Poulan Pro PR621ES SNOW THROWER User Manual | 28 pages (manualsdir.com)

OR- just found

520610.pdf - Google Drive


----------



## Big Ed (Feb 10, 2013)

bhumeny said:


> Unfortunately, C950-52060-1 is not the correct model number. I also checked all of the C950-xxxxx manuals but none are a match.
> Very strange.
> Bill


Looks like it is on the cap.
Either fell into the filler hole or is on the ground somewhere.
Buy another?


----------



## bhumeny (Jan 9, 2022)

Thanks for everyone’s responses. It looks like Grunt nailed it. I am wondering how he was able to find it and I wasn’t. I thought I was pretty good at this stuff, but looks like Grunt is better!
Thanks
Bill


----------



## bhumeny (Jan 9, 2022)

Now, does anyone know where I can get parts from?
Should I try Poulan?
Thanks


----------



## Grunt (Nov 11, 2013)

[QUOTE="bhumeny, post: 1808582, member: 146438" ]Now, does anyone know where I can get parts from?
Should I try Poulan?Thanks[/QUOTE]

Hello Bill.

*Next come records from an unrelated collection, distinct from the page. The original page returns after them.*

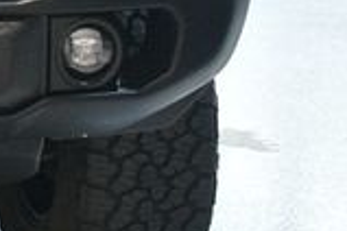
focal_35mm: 145
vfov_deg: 9.3
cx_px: -349
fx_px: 1398
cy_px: -96
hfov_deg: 12.5
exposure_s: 1/80
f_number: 3.8
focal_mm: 24
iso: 3200
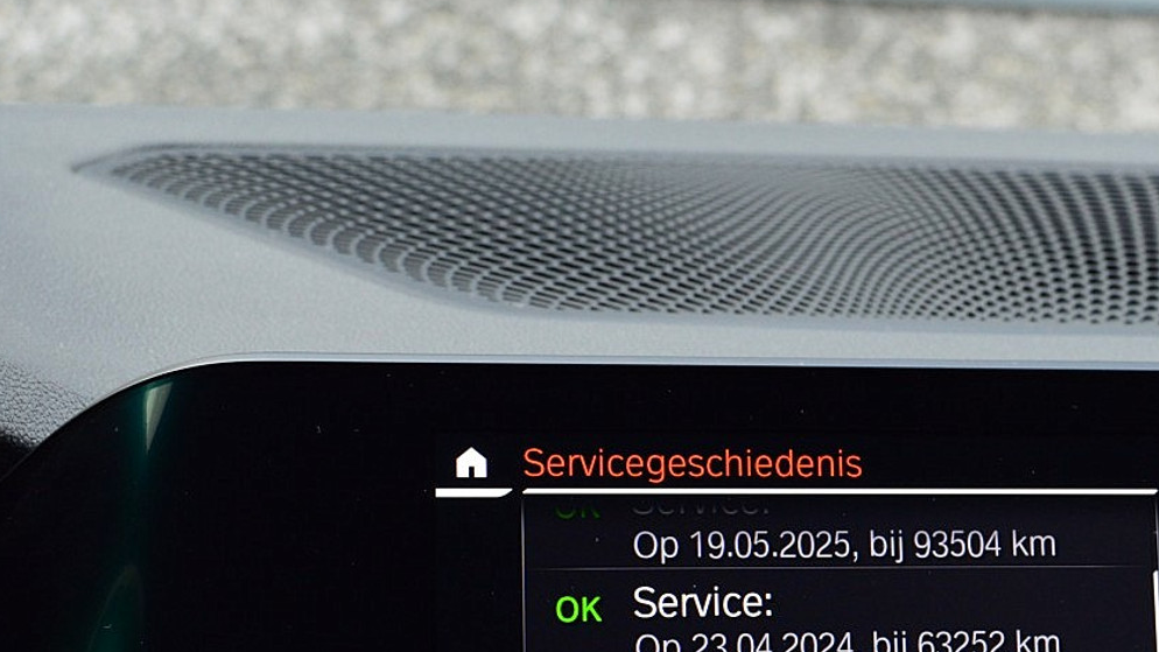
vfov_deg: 13.6
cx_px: 974
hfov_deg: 23.7
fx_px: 2705
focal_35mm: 88
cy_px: 583
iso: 560
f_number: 8
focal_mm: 29
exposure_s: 1/60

I found the manual here-
Sears Parts Diagrams - PartsBay.ca

I tried entering the paddle part number on ebay, and came up with a blank. I "think" the Craftsman and Poulan were\are made by Husqvarna.

UPDATE-
looks like you can use the Poulan model 621ES for parts.
Poulan Pro PR 621 ES (961820004-02) - Poulan Pro Snow Thrower (2012-06) Parts Lookup with Diagrams | PartsTree


----------